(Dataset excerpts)
________________

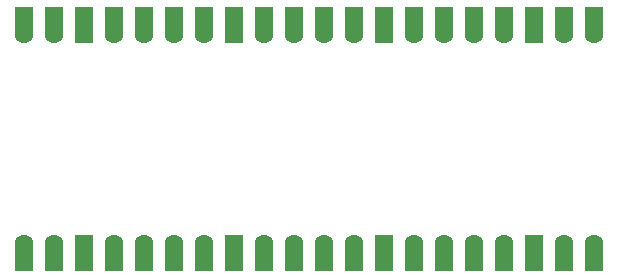
<source format=gbp>
G04 #@! TF.GenerationSoftware,KiCad,Pcbnew,6.0.11-2627ca5db0~126~ubuntu22.04.1*
G04 #@! TF.CreationDate,2023-08-03T02:59:47+02:00*
G04 #@! TF.ProjectId,OpenCyphalPicoBase,4f70656e-4379-4706-9861-6c5069636f42,0.2*
G04 #@! TF.SameCoordinates,Original*
G04 #@! TF.FileFunction,Paste,Bot*
G04 #@! TF.FilePolarity,Positive*
%FSLAX46Y46*%
G04 Gerber Fmt 4.6, Leading zero omitted, Abs format (unit mm)*
G04 Created by KiCad (PCBNEW 6.0.11-2627ca5db0~126~ubuntu22.04.1) date 2023-08-03 02:59:47*
%MOMM*%
%LPD*%
G01*
G04 APERTURE LIST*
%ADD10C,1.600000*%
%ADD11R,1.524000X2.000000*%
%ADD12R,1.600000X1.600000*%
G04 APERTURE END LIST*
D10*
X65870000Y-83110000D03*
D11*
X65870000Y-81840000D03*
D10*
X68410000Y-83110000D03*
D11*
X68410000Y-81840000D03*
D12*
X70950000Y-83110000D03*
D11*
X70950000Y-81840000D03*
D10*
X73490000Y-83110000D03*
D11*
X73490000Y-81840000D03*
D10*
X76030000Y-83110000D03*
D11*
X76030000Y-81840000D03*
D10*
X78570000Y-83110000D03*
D11*
X78570000Y-81840000D03*
D10*
X81110000Y-83110000D03*
D11*
X81110000Y-81840000D03*
D12*
X83650000Y-83110000D03*
D11*
X83650000Y-81840000D03*
X86190000Y-81840000D03*
D10*
X86190000Y-83110000D03*
D11*
X88730000Y-81840000D03*
D10*
X88730000Y-83110000D03*
X91270000Y-83110000D03*
D11*
X91270000Y-81840000D03*
X93810000Y-81840000D03*
D10*
X93810000Y-83110000D03*
D12*
X96350000Y-83110000D03*
D11*
X96350000Y-81840000D03*
X98890000Y-81840000D03*
D10*
X98890000Y-83110000D03*
D11*
X101430000Y-81840000D03*
D10*
X101430000Y-83110000D03*
X103970000Y-83110000D03*
D11*
X103970000Y-81840000D03*
X106510000Y-81840000D03*
D10*
X106510000Y-83110000D03*
D11*
X109050000Y-81840000D03*
D12*
X109050000Y-83110000D03*
D10*
X111590000Y-83110000D03*
D11*
X111590000Y-81840000D03*
D10*
X114130000Y-83110000D03*
D11*
X114130000Y-81840000D03*
X114130000Y-102160000D03*
D10*
X114130000Y-100890000D03*
X111590000Y-100890000D03*
D11*
X111590000Y-102160000D03*
X109050000Y-102160000D03*
D12*
X109050000Y-100890000D03*
D11*
X106510000Y-102160000D03*
D10*
X106510000Y-100890000D03*
D11*
X103970000Y-102160000D03*
D10*
X103970000Y-100890000D03*
X101430000Y-100890000D03*
D11*
X101430000Y-102160000D03*
X98890000Y-102160000D03*
D10*
X98890000Y-100890000D03*
D12*
X96350000Y-100890000D03*
D11*
X96350000Y-102160000D03*
D10*
X93810000Y-100890000D03*
D11*
X93810000Y-102160000D03*
D10*
X91270000Y-100890000D03*
D11*
X91270000Y-102160000D03*
D10*
X88730000Y-100890000D03*
D11*
X88730000Y-102160000D03*
X86190000Y-102160000D03*
D10*
X86190000Y-100890000D03*
D12*
X83650000Y-100890000D03*
D11*
X83650000Y-102160000D03*
X81110000Y-102160000D03*
D10*
X81110000Y-100890000D03*
X78570000Y-100890000D03*
D11*
X78570000Y-102160000D03*
D10*
X76030000Y-100890000D03*
D11*
X76030000Y-102160000D03*
D10*
X73490000Y-100890000D03*
D11*
X73490000Y-102160000D03*
D12*
X70950000Y-100890000D03*
D11*
X70950000Y-102160000D03*
X68410000Y-102160000D03*
D10*
X68410000Y-100890000D03*
D11*
X65870000Y-102160000D03*
D10*
X65870000Y-100890000D03*
M02*

</source>
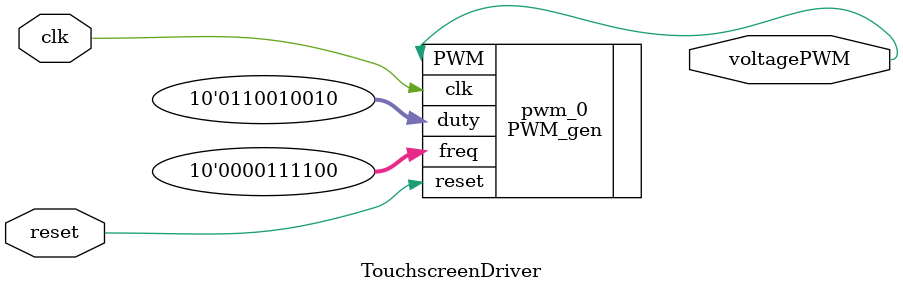
<source format=v>

module TouchscreenTop(
    input clk, //input clock
    input reset, //input reset
    //pmod inout?
    input  [10-1:0] voltage_x, //input voltage from x axis
    input  [10-1:0] voltage_y, //input voltage from y axis
    output [10-1:0] x_coord,
    output [10-1:0] y_coord,
    output reg valid
);
    //detect ball position on touchscreen
    //by reading reduced voltage from x & y axis

    //take the average of multiple readings to reduce measurement error
    reg [15-1:0] x_coord_accu, y_coord_accu;
    assign x_coord = x_coord_accu >> 4;
    assign y_coord = y_coord_accu >> 4;


    reg [1:0] state, next_state;
    parameter IDLE = 2'b00;
    parameter READ_X = 2'b10;
    parameter READ_Y = 2'b01;

    //FSM
    always @(posedge clk) begin
        if(reset) begin
            state <= IDLE;
            valid <= 1'b0;
        end else begin
            state <= next_state;

        end
    end

    always @(*) begin
        case(state) 
            READ_X:;
            READ_Y:;
            default:;
        endcase
    end

endmodule


module TouchscreenDriver (
    input clk,
    input reset,
    output voltagePWM
    //set duty = 30.3% to obtain 1V
    // 310/1024 = 30.3%
);
    //outputing 1v
    //would result in y-read 0.55v, x-read 0.77v
    //we need to account for the min resistance of the board, so maybe output 1v2~1v5
    
    parameter DUTY = 10'd402; //this will make vx = [0,1], vy=[0,0.7~]
    parameter FREQ = 10'd60; //60HZ

    PWM_gen pwm_0 ( 
        .clk(clk), 
        .reset(reset), 
        .freq(FREQ),
        .duty(DUTY), 
        .PWM(voltagePWM)//output ~1v3
    );
endmodule
</source>
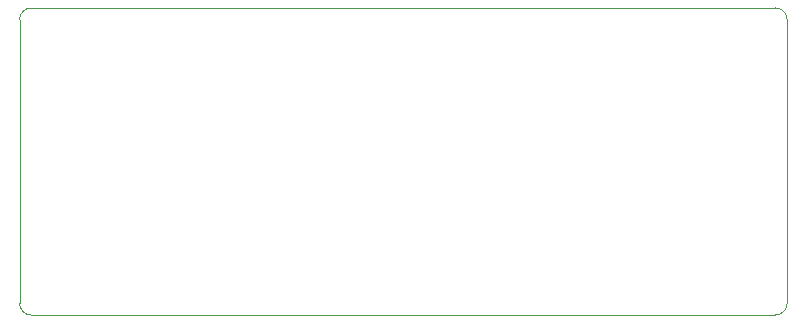
<source format=gm1>
G04 #@! TF.GenerationSoftware,KiCad,Pcbnew,5.1.4-e60b266~84~ubuntu18.04.1*
G04 #@! TF.CreationDate,2019-09-11T21:53:04+05:30*
G04 #@! TF.ProjectId,SenseCam_XHP70.2_rev1,53656e73-6543-4616-9d5f-58485037302e,rev?*
G04 #@! TF.SameCoordinates,Original*
G04 #@! TF.FileFunction,Profile,NP*
%FSLAX46Y46*%
G04 Gerber Fmt 4.6, Leading zero omitted, Abs format (unit mm)*
G04 Created by KiCad (PCBNEW 5.1.4-e60b266~84~ubuntu18.04.1) date 2019-09-11 21:53:04*
%MOMM*%
%LPD*%
G04 APERTURE LIST*
%ADD10C,0.050000*%
G04 APERTURE END LIST*
D10*
X10000000Y-35000000D02*
X10000000Y-11000000D01*
X74000000Y-36000000D02*
X11000000Y-36000000D01*
X75000000Y-11000000D02*
X75000000Y-35000000D01*
X11000000Y-10000000D02*
X74000000Y-10000000D01*
X10000000Y-11000000D02*
G75*
G02X11000000Y-10000000I1000000J0D01*
G01*
X11000000Y-36000000D02*
G75*
G02X10000000Y-35000000I0J1000000D01*
G01*
X75000000Y-35000000D02*
G75*
G02X74000000Y-36000000I-1000000J0D01*
G01*
X74000000Y-10000000D02*
G75*
G02X75000000Y-11000000I0J-1000000D01*
G01*
M02*

</source>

________________

» EXERCISE BRIEF: From the first line to the last, repeat the records exactly and skip the pictures.

» RESULT:
<source format=gbp>
G04 #@! TF.GenerationSoftware,KiCad,Pcbnew,6.0.11-2627ca5db0~126~ubuntu22.04.1*
G04 #@! TF.CreationDate,2023-08-03T02:59:47+02:00*
G04 #@! TF.ProjectId,OpenCyphalPicoBase,4f70656e-4379-4706-9861-6c5069636f42,0.2*
G04 #@! TF.SameCoordinates,Original*
G04 #@! TF.FileFunction,Paste,Bot*
G04 #@! TF.FilePolarity,Positive*
%FSLAX46Y46*%
G04 Gerber Fmt 4.6, Leading zero omitted, Abs format (unit mm)*
G04 Created by KiCad (PCBNEW 6.0.11-2627ca5db0~126~ubuntu22.04.1) date 2023-08-03 02:59:47*
%MOMM*%
%LPD*%
G01*
G04 APERTURE LIST*
%ADD10C,1.600000*%
%ADD11R,1.524000X2.000000*%
%ADD12R,1.600000X1.600000*%
G04 APERTURE END LIST*
D10*
X65870000Y-83110000D03*
D11*
X65870000Y-81840000D03*
D10*
X68410000Y-83110000D03*
D11*
X68410000Y-81840000D03*
D12*
X70950000Y-83110000D03*
D11*
X70950000Y-81840000D03*
D10*
X73490000Y-83110000D03*
D11*
X73490000Y-81840000D03*
D10*
X76030000Y-83110000D03*
D11*
X76030000Y-81840000D03*
D10*
X78570000Y-83110000D03*
D11*
X78570000Y-81840000D03*
D10*
X81110000Y-83110000D03*
D11*
X81110000Y-81840000D03*
D12*
X83650000Y-83110000D03*
D11*
X83650000Y-81840000D03*
X86190000Y-81840000D03*
D10*
X86190000Y-83110000D03*
D11*
X88730000Y-81840000D03*
D10*
X88730000Y-83110000D03*
X91270000Y-83110000D03*
D11*
X91270000Y-81840000D03*
X93810000Y-81840000D03*
D10*
X93810000Y-83110000D03*
D12*
X96350000Y-83110000D03*
D11*
X96350000Y-81840000D03*
X98890000Y-81840000D03*
D10*
X98890000Y-83110000D03*
D11*
X101430000Y-81840000D03*
D10*
X101430000Y-83110000D03*
X103970000Y-83110000D03*
D11*
X103970000Y-81840000D03*
X106510000Y-81840000D03*
D10*
X106510000Y-83110000D03*
D11*
X109050000Y-81840000D03*
D12*
X109050000Y-83110000D03*
D10*
X111590000Y-83110000D03*
D11*
X111590000Y-81840000D03*
D10*
X114130000Y-83110000D03*
D11*
X114130000Y-81840000D03*
X114130000Y-102160000D03*
D10*
X114130000Y-100890000D03*
X111590000Y-100890000D03*
D11*
X111590000Y-102160000D03*
X109050000Y-102160000D03*
D12*
X109050000Y-100890000D03*
D11*
X106510000Y-102160000D03*
D10*
X106510000Y-100890000D03*
D11*
X103970000Y-102160000D03*
D10*
X103970000Y-100890000D03*
X101430000Y-100890000D03*
D11*
X101430000Y-102160000D03*
X98890000Y-102160000D03*
D10*
X98890000Y-100890000D03*
D12*
X96350000Y-100890000D03*
D11*
X96350000Y-102160000D03*
D10*
X93810000Y-100890000D03*
D11*
X93810000Y-102160000D03*
D10*
X91270000Y-100890000D03*
D11*
X91270000Y-102160000D03*
D10*
X88730000Y-100890000D03*
D11*
X88730000Y-102160000D03*
X86190000Y-102160000D03*
D10*
X86190000Y-100890000D03*
D12*
X83650000Y-100890000D03*
D11*
X83650000Y-102160000D03*
X81110000Y-102160000D03*
D10*
X81110000Y-100890000D03*
X78570000Y-100890000D03*
D11*
X78570000Y-102160000D03*
D10*
X76030000Y-100890000D03*
D11*
X76030000Y-102160000D03*
D10*
X73490000Y-100890000D03*
D11*
X73490000Y-102160000D03*
D12*
X70950000Y-100890000D03*
D11*
X70950000Y-102160000D03*
X68410000Y-102160000D03*
D10*
X68410000Y-100890000D03*
D11*
X65870000Y-102160000D03*
D10*
X65870000Y-100890000D03*
M02*

</source>
<source format=v>

module TouchscreenTop(
    input clk, //input clock
    input reset, //input reset
    //pmod inout?
    input  [10-1:0] voltage_x, //input voltage from x axis
    input  [10-1:0] voltage_y, //input voltage from y axis
    output [10-1:0] x_coord,
    output [10-1:0] y_coord,
    output reg valid
);
    //detect ball position on touchscreen
    //by reading reduced voltage from x & y axis

    //take the average of multiple readings to reduce measurement error
    reg [15-1:0] x_coord_accu, y_coord_accu;
    assign x_coord = x_coord_accu >> 4;
    assign y_coord = y_coord_accu >> 4;


    reg [1:0] state, next_state;
    parameter IDLE = 2'b00;
    parameter READ_X = 2'b10;
    parameter READ_Y = 2'b01;

    //FSM
    always @(posedge clk) begin
        if(reset) begin
            state <= IDLE;
            valid <= 1'b0;
        end else begin
            state <= next_state;

        end
    end

    always @(*) begin
        case(state) 
            READ_X:;
            READ_Y:;
            default:;
        endcase
    end

endmodule


module TouchscreenDriver (
    input clk,
    input reset,
    output voltagePWM
    //set duty = 30.3% to obtain 1V
    // 310/1024 = 30.3%
);
    //outputing 1v
    //would result in y-read 0.55v, x-read 0.77v
    //we need to account for the min resistance of the board, so maybe output 1v2~1v5
    
    parameter DUTY = 10'd402; //this will make vx = [0,1], vy=[0,0.7~]
    parameter FREQ = 10'd60; //60HZ

    PWM_gen pwm_0 ( 
        .clk(clk), 
        .reset(reset), 
        .freq(FREQ),
        .duty(DUTY), 
        .PWM(voltagePWM)//output ~1v3
    );
endmodule
</source>
<source format=gm1>
G04 #@! TF.GenerationSoftware,KiCad,Pcbnew,5.1.4-e60b266~84~ubuntu18.04.1*
G04 #@! TF.CreationDate,2019-09-11T21:53:04+05:30*
G04 #@! TF.ProjectId,SenseCam_XHP70.2_rev1,53656e73-6543-4616-9d5f-58485037302e,rev?*
G04 #@! TF.SameCoordinates,Original*
G04 #@! TF.FileFunction,Profile,NP*
%FSLAX46Y46*%
G04 Gerber Fmt 4.6, Leading zero omitted, Abs format (unit mm)*
G04 Created by KiCad (PCBNEW 5.1.4-e60b266~84~ubuntu18.04.1) date 2019-09-11 21:53:04*
%MOMM*%
%LPD*%
G04 APERTURE LIST*
%ADD10C,0.050000*%
G04 APERTURE END LIST*
D10*
X10000000Y-35000000D02*
X10000000Y-11000000D01*
X74000000Y-36000000D02*
X11000000Y-36000000D01*
X75000000Y-11000000D02*
X75000000Y-35000000D01*
X11000000Y-10000000D02*
X74000000Y-10000000D01*
X10000000Y-11000000D02*
G75*
G02X11000000Y-10000000I1000000J0D01*
G01*
X11000000Y-36000000D02*
G75*
G02X10000000Y-35000000I0J1000000D01*
G01*
X75000000Y-35000000D02*
G75*
G02X74000000Y-36000000I-1000000J0D01*
G01*
X74000000Y-10000000D02*
G75*
G02X75000000Y-11000000I0J-1000000D01*
G01*
M02*

</source>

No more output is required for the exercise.